The deal requires that 75% of an automobile’s parts be made in North America to be duty-free, up from 62.5%, and that at least 40% be built by people making at least $16 an hour. That will cost the industry $3 billion in additional tariffs over the next decade, the Congressional Budget Office has estimated.
The Senate’s vote comes the day after the president signed ‘phase one’ of a trade pact with Beijing, which gives new protections for U.S. businesses from currency manipulation, intellectual property theft, online piracy, and forced transfer of technology and trade secrets.
USMCA had a rocky road to Thursday’s vote. The underlying deal was reached with Canada and Mexico in late 2018, but it stalled in the House throughout 2019. Speaker Nancy Pelosi argued the initial version lacked sufficient enforcement methods, especially regarding labor standards for Mexico. After lengthy negotiations, a compromise was reached in December, and it passed by a bipartisan 385-41 vote.
The Senate vote was briefly delayed when the chamber’s parliamentarian determined that it had to be approved by seven committees. The final committee gave its approval Wednesday.
Thursday’s vote was broadly bipartisan, with several of Trump’s staunchest critics backing the deal. Democrats Sherrod Brown of Ohio and Elizabeth Warren of Massachusetts said the compromise House version was a vast improvement.
“I will do something that I have never done in my career. Congress. I will vote with a trade deal,” Brown said. “This trade agreement, for the first time ever, put workers at the center of the agreement.”
Sen. Ron Wyden, an Oregon Democrat, singled out U.S. Trade Representative Robert Lighthizer for special praise, saying it was his extensive work with lawmakers that made the vote possible.
Critics of the deal came from the ideological edges of both parties. Independent Vermont Sen. Bernie Sanders read off a list of unions and environmental groups that remained opposed to the deal. “This allows oil and gas companies to continue to put profits ahead of our air, water, climate, and health,” he said.

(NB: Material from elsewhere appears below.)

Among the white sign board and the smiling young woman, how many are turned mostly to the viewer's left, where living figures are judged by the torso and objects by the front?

Pennsylvania Republican Pat Toomey, a staunch supply-side conservative, warned his GOP colleagues that they were taking a step backward on support for free trade policies, noting the deal included higher standards for products to become duty-free. “It is really the end of free trade in automobiles and auto parts with respect to Mexico. The deal imposes minimum wage requirements that are designed to be impossible for Mexican factories to meet,” he said.